Thursday 

Room 5 

10:20 - 11:20 

(UTC+02

Talk (60 min)

Test architecture is a real thing

If you have automatic end-to-end tests, you have test architecture, even if you’ve never given it a thought.

Testing
Product

In this talk I will dive into the choices we at Neat have made in our test architecture in order to both preserve and create value for our company, customers and software development teams.

I will go through detailed, concrete choices in test code and move onward to the organization of frameworks, tools, processes and practices. I will cover the measures we have intentionally chosen in order to catch regressions, reduce false positives, write maintainable tests, understand test results and enable development teams to do their job faster and with increased confidence. While our specifics, embedded software and end-to-end tests written in Python may not match your situation, many of the questions we asked in order to determine the choices we have made are likely to be both relevant and perhaps even unthought for other teams.
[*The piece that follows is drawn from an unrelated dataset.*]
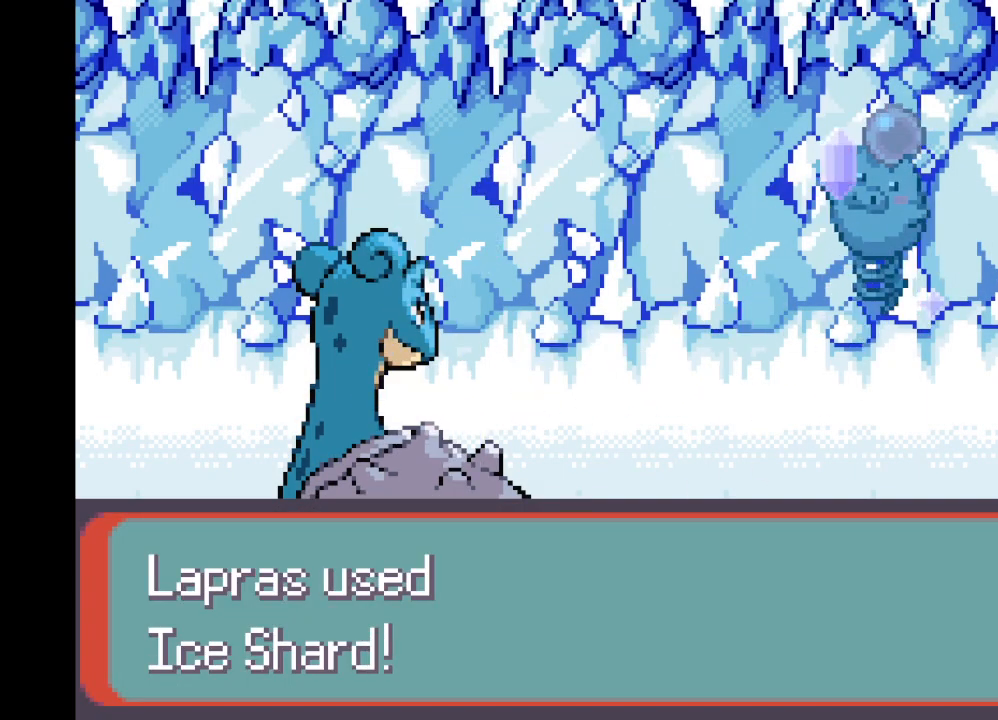
{"buttons": [], "left_stick": "center", "right_stick": "center", "events": [[125, "B", "down"], [375, "B", "up"]]}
Test architecture encompasses everything from code to more theoretical concerns like enterprise architecture, but with concrete, immediate consequences. Ignore it at your peril or at least come and find out that it’s a rich, challenging and rewarding domain.

James Westfall

James has been working for over 20 years in software and hardware development. He has worked with test automation since 2008 and has gradually switched from a successful developer and architect role over to an experienced test automation specialist role. James focuses on how automatic end-to-end testing can bring together all the participants in an agile team and deliver value early in the requirements gathering and active development stages, long before the software is close to being finished. When not giving Neat’s video-conference solutions strange dreams, James enjoys the Norwegian outdoors, especially when skiing and flyfishing.